The Rev gave a deep, deep breath and let it out again audibly. “I hope you won’t take it amiss if I ask you to leave.” His voice was barely more than a whisper.
“Course not. And look, mum’s the word, all right?” I clapped him on the shoulder as I walked out of the room and felt even shittier when he flinched away from my touch.
I thought about checking Pip was okay, so after I’d left the vicarage I drove down the village High Street and parked in a lay-by. But although we were heading for dusk, the estate agent’s window was unlit, and there was a sign on the door that said
Closed due to unforeseen circumstances.
It was probably just as well. I’d most likely have buggered that up as well.
I knocked off early that day, had beans on toast for supper and headed straight down to the pub.

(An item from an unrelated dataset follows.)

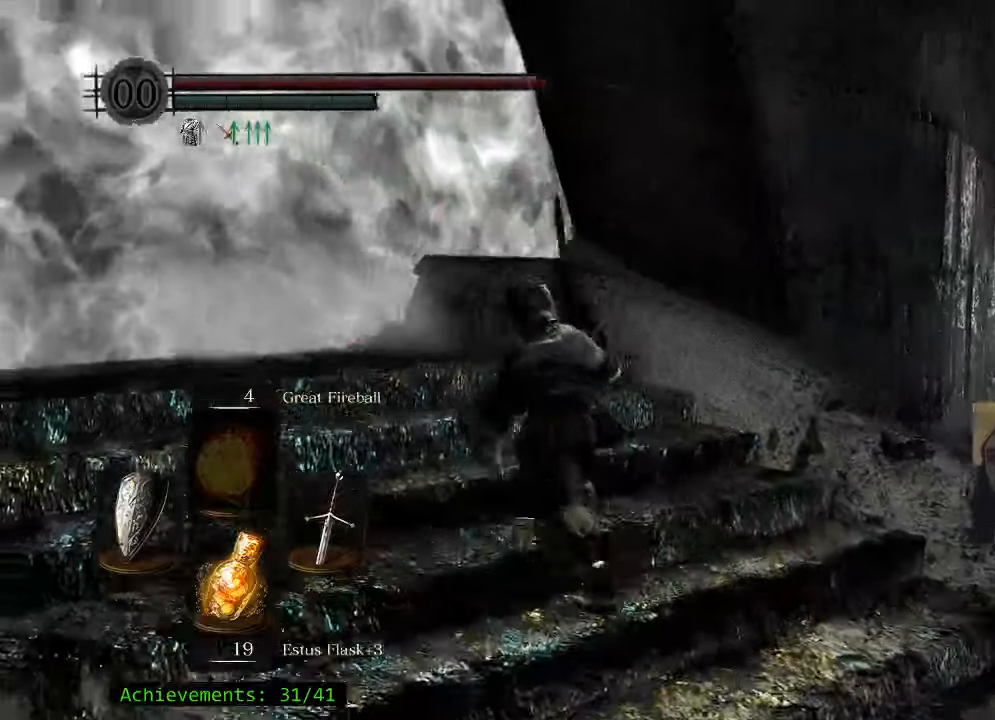
{"keys": ["a", "space", "w"], "mouse": [], "events": []}
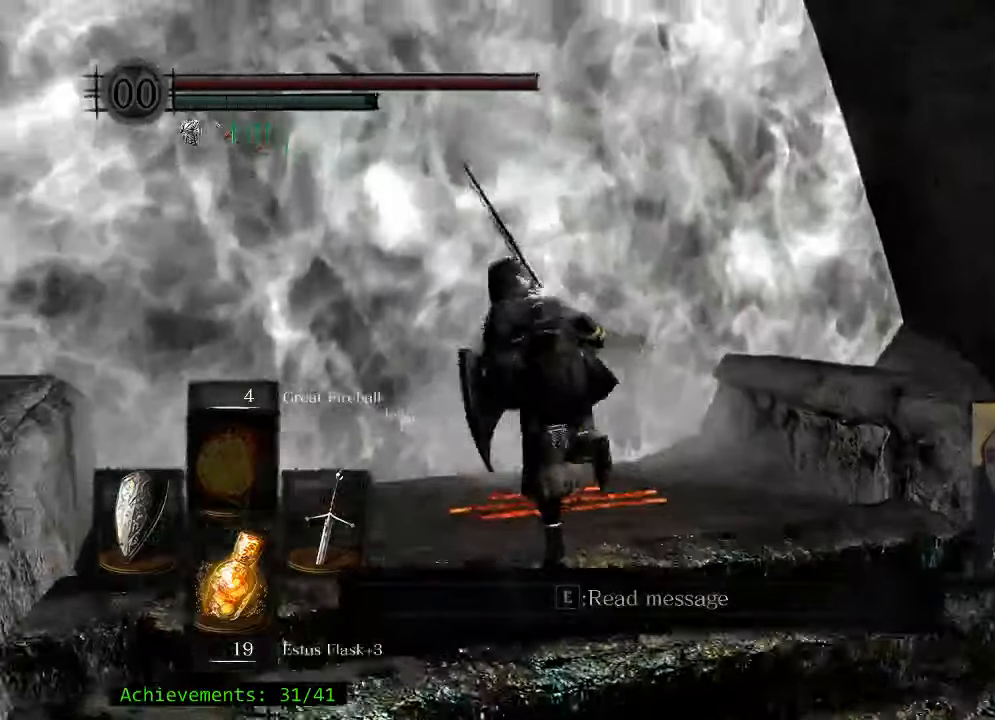
{"keys": ["e"], "mouse": [], "events": [[200, "a", "up"], [433, "e", "down"], [433, "space", "up"], [483, "w", "up"]]}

There were a few old regulars in the Rats Castle, plus some loud lads from an office somewhere. I ignored them as best I could, and they bogged off just after seven, which left me in peace to get rat-arsed.
How did Phil do this? All the lying, the sneaking around behind people’s backs?
I suppose I’d got pretty good at switching off my dubious talent over the years. Ignoring all the stuff I didn’t want to know about. Even when it’s mates—especially when it’s mates—there’s always stuff they don’t want you to know about, and generally speaking, they’re right. Some things you’re just better off not knowing.
But Phil’s job was to rake up all that dirt, just on the off chance it might have some bearing on the case. How could he do this, day after day?
I think I must have texted him to ask him at some point, because when I looked blearily up at the shadow falling over my sixth or seventh or eighth pint, I saw it was Phil.
“What do you think you’re doing, Tom?” He had a smooth voice. Flowed all over me like whiskey. No ice, just tingling warmth.
“Turning it off. See?” I held up my pint, struggling to work out whether to focus on the glass or Phil, and eventually giving it all up as a bad job. A fair amount of beer sloshed onto the table, ran along the surface and started dripping onto my jeans. “Buggrit. ’S working, though. Couldn’t find the Thames right now from a standing start in Docklands.” I laughed. All right, maybe I chortled. “Couldn’t find my arse”—I belched— “with my elbow.”
“Yeah, well, I think you’d find most people have a problem with that one. Come on, I think it’s time you went home.”
“Am home,” I protested. “An Englishman’s pub is…is his castle,” I said, sweeping my arm to indicate the interior of the Rats. My jeans got even wetter, and I was worried for a moment I might have embarrassed myself, until I realised I was still holding my pint. What was left of it, anyway. “Oops.” I was about to move the beer to the safety of my stomach, but it disappeared. I looked around for it and saw Phil was holding a glass. I frowned. “Did you just nick my pint?”
“Trust me, you don’t need it.” He put it on the table and reached down to grab my arm. “Come on, time for bed.”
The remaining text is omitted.